Jostein Gaarder é um escritor e filósofo norueguês, conhecidíssimo pelo seu livro O Mundo de Sofia, entretanto, a nossa relação se estreitou devido a uma outra carta, escondida não somente sob a manga, mas entre prateleiras de livrarias e sebos. Depois de anos de encontros e desencontros, numa tarde de folga no Centro da cidade, encontrei o curinga rindo ironicamente debaixo de uma pilha de livros, e por fim consumimos a nossa relação objeto-espectador / livro-leitor.
O Dia do Curinga
é uma das obras que eu carregaria no bolso sempre, tivesse eu uma versão pocket
sua. As primeiras páginas surtiram o mesmo efeito mágico de quando eu havia
lido-as cinco, seis anos atrás, o restante era um oceano desconhecido. O livro
não trata de Filosofia em si, como em O
Mundo de Sofia, mas é filosófico, assim como toda a obra de Gaarder.

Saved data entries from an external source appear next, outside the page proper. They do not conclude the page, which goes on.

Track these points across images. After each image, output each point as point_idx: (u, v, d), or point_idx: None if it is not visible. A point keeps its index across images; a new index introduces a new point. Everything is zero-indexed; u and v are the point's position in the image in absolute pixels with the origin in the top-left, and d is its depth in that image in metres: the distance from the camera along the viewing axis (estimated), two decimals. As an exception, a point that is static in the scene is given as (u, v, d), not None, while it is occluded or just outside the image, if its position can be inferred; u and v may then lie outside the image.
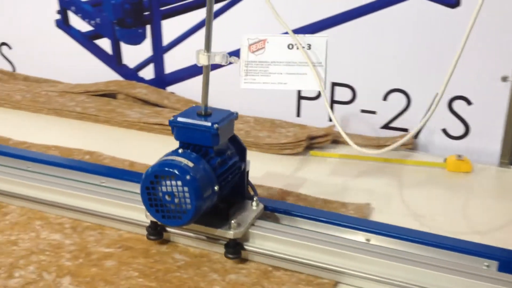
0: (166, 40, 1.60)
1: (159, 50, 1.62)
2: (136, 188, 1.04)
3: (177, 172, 0.83)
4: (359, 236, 0.92)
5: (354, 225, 0.93)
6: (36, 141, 1.35)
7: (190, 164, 0.85)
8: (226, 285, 0.84)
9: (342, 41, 1.38)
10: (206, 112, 0.92)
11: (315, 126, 1.44)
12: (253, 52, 0.93)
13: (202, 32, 1.55)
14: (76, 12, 1.69)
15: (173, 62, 1.63)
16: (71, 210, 1.02)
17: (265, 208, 0.97)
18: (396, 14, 1.33)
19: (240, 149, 0.98)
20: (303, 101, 1.49)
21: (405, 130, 1.41)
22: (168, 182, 0.84)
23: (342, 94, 1.45)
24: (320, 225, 0.95)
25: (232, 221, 0.89)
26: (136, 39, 1.63)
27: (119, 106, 1.58)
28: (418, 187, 1.20)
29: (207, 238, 0.93)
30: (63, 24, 1.72)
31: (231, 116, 0.94)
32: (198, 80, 1.59)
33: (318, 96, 1.47)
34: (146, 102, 1.61)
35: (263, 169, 1.24)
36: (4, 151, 1.17)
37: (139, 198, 0.88)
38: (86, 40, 1.71)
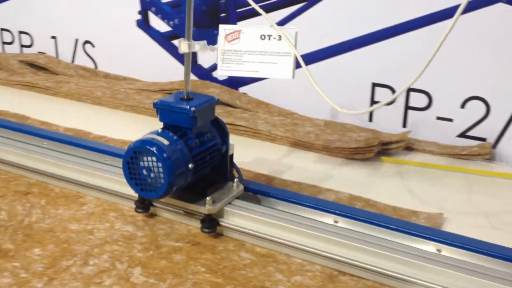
0: (241, 41, 1.62)
1: (234, 51, 1.65)
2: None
3: (152, 149, 0.91)
4: (430, 246, 0.89)
5: (425, 235, 0.90)
6: (114, 136, 1.41)
7: (166, 143, 0.93)
8: (291, 286, 0.84)
9: (419, 47, 1.35)
10: (188, 97, 0.99)
11: (387, 132, 1.42)
12: (229, 41, 1.01)
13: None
14: (156, 13, 1.74)
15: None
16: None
17: (246, 189, 1.03)
18: (477, 20, 1.29)
19: (222, 133, 1.04)
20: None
21: (483, 139, 1.36)
22: (145, 158, 0.92)
23: (418, 100, 1.41)
24: (302, 208, 0.98)
25: (207, 198, 0.96)
26: (212, 40, 1.66)
27: (193, 105, 1.61)
28: (493, 198, 1.15)
29: (185, 212, 1.00)
30: (143, 24, 1.78)
31: (210, 101, 1.00)
32: (270, 81, 1.60)
33: (393, 101, 1.44)
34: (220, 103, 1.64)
35: (332, 173, 1.23)
36: (84, 145, 1.22)
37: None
38: (164, 40, 1.76)
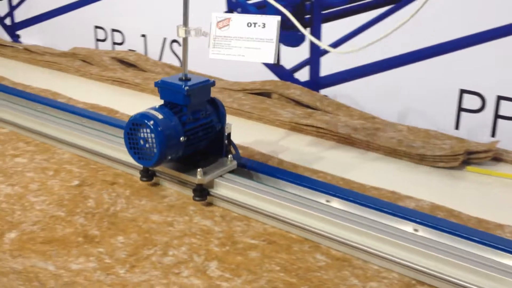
0: (324, 43, 1.62)
1: (316, 53, 1.64)
2: (286, 186, 1.07)
3: (147, 122, 1.02)
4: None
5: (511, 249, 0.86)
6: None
7: (160, 117, 1.03)
8: (365, 292, 0.83)
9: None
10: (185, 78, 1.10)
11: (474, 141, 1.36)
12: (220, 28, 1.11)
13: (361, 36, 1.54)
14: (241, 13, 1.77)
15: (329, 65, 1.64)
16: (221, 200, 1.07)
17: (244, 166, 1.14)
18: None
19: (219, 113, 1.14)
20: (463, 113, 1.41)
21: None
22: (142, 130, 1.03)
23: (509, 109, 1.35)
24: (380, 214, 0.97)
25: (199, 170, 1.06)
26: (295, 41, 1.66)
27: (273, 105, 1.62)
28: None
29: (179, 181, 1.11)
30: (228, 24, 1.82)
31: (206, 83, 1.11)
32: (352, 85, 1.58)
33: (481, 108, 1.38)
34: (298, 103, 1.64)
35: (413, 180, 1.20)
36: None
37: (285, 195, 0.96)
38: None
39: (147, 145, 1.04)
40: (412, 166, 1.28)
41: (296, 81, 1.71)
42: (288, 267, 0.88)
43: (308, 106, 1.62)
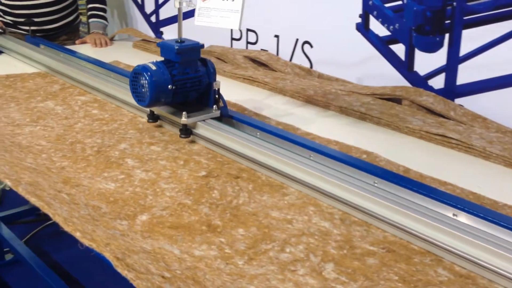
0: (463, 50, 1.54)
1: (454, 60, 1.57)
2: (409, 195, 1.03)
3: (143, 72, 1.31)
4: None
5: None
6: (320, 134, 1.44)
7: (154, 68, 1.32)
8: (490, 315, 0.78)
9: None
10: (180, 41, 1.38)
11: None
12: (203, 1, 1.44)
13: (505, 44, 1.44)
14: (377, 17, 1.74)
15: (467, 73, 1.55)
16: (343, 203, 1.06)
17: (230, 116, 1.40)
18: None
19: (208, 71, 1.40)
20: None
21: None
22: (140, 78, 1.32)
23: None
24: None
25: (184, 113, 1.34)
26: (432, 47, 1.60)
27: (402, 112, 1.58)
28: None
29: (171, 122, 1.42)
30: (362, 27, 1.80)
31: (196, 45, 1.39)
32: (491, 95, 1.49)
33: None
34: (430, 111, 1.58)
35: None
36: (292, 139, 1.28)
37: (404, 202, 0.96)
38: (382, 45, 1.75)
39: (143, 90, 1.33)
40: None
41: (430, 88, 1.65)
42: (407, 278, 0.85)
43: (440, 115, 1.55)
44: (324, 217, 1.04)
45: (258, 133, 1.32)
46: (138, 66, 1.33)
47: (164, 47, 1.38)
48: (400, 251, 0.93)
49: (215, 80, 1.40)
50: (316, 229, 1.00)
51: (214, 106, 1.40)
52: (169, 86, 1.32)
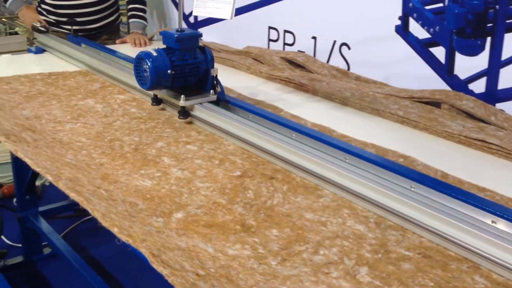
0: (505, 54, 1.50)
1: (496, 64, 1.53)
2: (447, 200, 1.02)
3: (145, 57, 1.44)
4: None
5: None
6: (356, 137, 1.43)
7: (155, 54, 1.44)
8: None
9: None
10: (180, 30, 1.50)
11: None
12: None
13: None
14: (416, 19, 1.72)
15: (509, 78, 1.52)
16: (378, 207, 1.05)
17: (219, 98, 1.52)
18: None
19: (207, 59, 1.53)
20: None
21: None
22: (143, 63, 1.44)
23: None
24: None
25: (182, 96, 1.46)
26: (473, 50, 1.57)
27: (441, 116, 1.55)
28: None
29: (171, 104, 1.56)
30: (402, 30, 1.77)
31: (195, 34, 1.51)
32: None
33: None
34: (470, 116, 1.55)
35: None
36: (328, 141, 1.27)
37: (441, 207, 0.95)
38: (421, 47, 1.73)
39: (145, 74, 1.45)
40: None
41: (470, 92, 1.61)
42: (442, 284, 0.84)
43: (480, 120, 1.52)
44: (359, 220, 1.03)
45: (293, 134, 1.32)
46: (141, 52, 1.46)
47: (166, 36, 1.51)
48: (437, 257, 0.92)
49: (213, 66, 1.52)
50: (350, 232, 0.99)
51: (211, 91, 1.52)
52: (168, 71, 1.45)
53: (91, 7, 2.56)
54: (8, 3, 2.60)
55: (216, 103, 1.51)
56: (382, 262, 0.90)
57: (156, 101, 1.60)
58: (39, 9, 2.63)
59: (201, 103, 1.49)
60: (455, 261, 0.91)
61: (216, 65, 1.54)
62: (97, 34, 2.65)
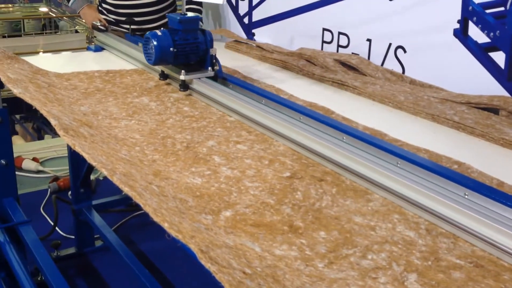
0: None
1: (559, 70, 1.47)
2: (502, 209, 0.98)
3: (150, 36, 1.69)
4: None
5: None
6: (410, 141, 1.41)
7: (160, 34, 1.68)
8: None
9: None
10: (184, 13, 1.76)
11: None
12: None
13: None
14: (476, 23, 1.67)
15: None
16: (430, 213, 1.03)
17: (217, 75, 1.75)
18: None
19: (206, 39, 1.75)
20: None
21: None
22: (149, 41, 1.70)
23: None
24: None
25: (182, 71, 1.70)
26: (535, 55, 1.52)
27: (499, 123, 1.50)
28: None
29: (173, 78, 1.79)
30: (461, 33, 1.73)
31: (196, 18, 1.77)
32: None
33: None
34: (530, 124, 1.49)
35: None
36: (379, 145, 1.25)
37: (496, 216, 0.93)
38: (480, 52, 1.68)
39: (151, 51, 1.69)
40: None
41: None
42: (495, 296, 0.82)
43: None
44: (409, 226, 1.01)
45: (344, 137, 1.31)
46: (149, 32, 1.71)
47: (170, 18, 1.74)
48: (489, 266, 0.89)
49: (211, 47, 1.74)
50: (400, 237, 0.97)
51: (209, 68, 1.74)
52: (171, 49, 1.68)
53: (150, 7, 2.62)
54: (71, 1, 2.69)
55: (214, 79, 1.74)
56: (432, 270, 0.88)
57: (163, 76, 1.83)
58: (100, 8, 2.71)
59: (199, 78, 1.72)
60: (508, 271, 0.88)
61: (267, 65, 1.55)
62: None
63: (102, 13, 2.69)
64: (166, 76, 1.82)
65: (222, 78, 1.74)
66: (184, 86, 1.72)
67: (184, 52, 1.71)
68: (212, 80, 1.72)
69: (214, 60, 1.74)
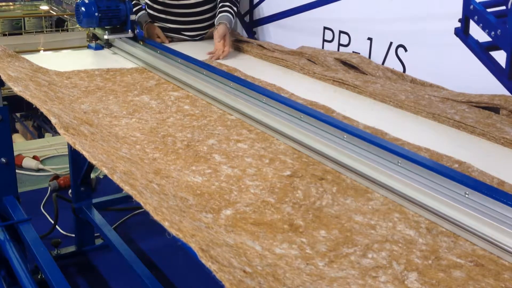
0: None
1: (560, 69, 1.47)
2: (503, 208, 0.98)
3: (80, 4, 2.15)
4: None
5: None
6: (410, 140, 1.40)
7: (87, 1, 2.14)
8: None
9: None
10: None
11: None
12: None
13: None
14: (477, 22, 1.67)
15: None
16: (430, 212, 1.03)
17: (137, 36, 2.26)
18: None
19: (127, 7, 2.22)
20: None
21: None
22: (79, 7, 2.15)
23: None
24: None
25: (106, 31, 2.23)
26: (536, 54, 1.51)
27: (500, 122, 1.50)
28: None
29: (101, 39, 2.30)
30: (461, 32, 1.73)
31: None
32: None
33: None
34: (531, 123, 1.49)
35: None
36: (380, 144, 1.25)
37: (496, 215, 0.91)
38: (481, 51, 1.68)
39: (81, 17, 2.15)
40: None
41: (531, 98, 1.55)
42: (495, 295, 0.82)
43: None
44: (410, 225, 1.01)
45: (345, 136, 1.31)
46: (78, 1, 2.14)
47: None
48: (489, 265, 0.89)
49: (131, 14, 2.21)
50: (400, 236, 0.97)
51: (129, 31, 2.23)
52: (95, 14, 2.14)
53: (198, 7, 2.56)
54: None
55: (135, 39, 2.22)
56: (432, 269, 0.88)
57: (94, 37, 2.34)
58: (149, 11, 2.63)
59: (120, 38, 2.23)
60: (509, 270, 0.88)
61: (269, 64, 1.54)
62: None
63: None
64: (96, 37, 2.34)
65: (142, 39, 2.24)
66: (109, 44, 2.27)
67: (107, 17, 2.18)
68: (132, 40, 2.22)
69: (134, 25, 2.23)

Suas
páginas carregam a história do garoto Hans-Thomas, que sai de Arendal, uma
pequena cidade norueguesa, em direção à Grécia junto de seu pai “à procura da
mulher que os deixou oito anos antes”, uma mãe-esposa que se perdeu no mundo
para se encontrar, e nesse trajeto dentro de um fiat vermelho cruzando o Velho
Continente até a Antiga Grécia dos olimpianos, o garoto participa de conversas com
seu pai a cada “pausa para um cigarro” que vão desde maldições de família à
desolação da bocarra de ferro do Tempo que devora a tudo e a todos, ele
descobre a bebida púrpura e os peixinhos coloridos nos Alpes, e recebe – devido
aos acasos do Destino – dois pequeninos presentes que o acompanham ao longo da
viagem: um pequeno livrinho com letras minúsculas e ilegíveis, e um pedaço de
vidro que lhe cai como uma lupa.
É
através do livrinho que Gaarder nos conta uma história dentro da história e
outra dentro desta, e no fim tudo vem a se encaixar como cartas espalhadas
aleatoriamente pelo mundo, mas que começam a serem organizadas por uma mão
invisível que trança as vidas no Destino. A história de Hans-Thomas, dos
peixinhos, da bebida e das cartas de paciência de Frode é por vezes tão lúdica,
assim como o próprio Curinga, tão fantasiosa que no fundo, já preso à narrativa
reflexiva e suave, você se pega rezando pela realidade dessas
estórias-histórias, agarrando-se com todas as forças nessa trança invisível.
Outro
aspecto peculiar do livro – agradabilíssimo aos amantes de baralho – é a
organização de seus capítulos, cada um sendo uma carta do baralho, e entre
eles, a carta-capítulo do curinga que nos traz o verdadeiro ponto de revolução
da história, o ponto inicial da evolução do herói, um ponto muito anterior a
Hans-Thomas mas que tudo tem a ver com o garoto.
O Dia do Curinga
é um daqueles livros que te deixa com o coração apertado conforme as suas páginas
vão acabando, é um livro que te deixa com um brilho nos olhos quando o
menciona, que te deixa – propositalmente – com muita pulga para pouca orelha, e
isso é o mais gostoso, essa relação ativa que o leitor desenvolve com a
história e suas reflexões, afinal, Gaarder se diz escritor e filósofo, e ele
faz por merecer tais títulos. A grande jogada do curinga, ao meu ver, é você
conseguir deslocar daquele universo as capacidades de observação e sensação,
trazendo-as para cá. O dia do curinga
encanta, porém encanta muito mais àquele que se dá ao prazer de observar,
admirar e sentir os pequenos detalhes da vida, do cotidiano, tornando-se assim
mais um curinga, mais uma carta fora e ao mesmo tempo dentro do baralho.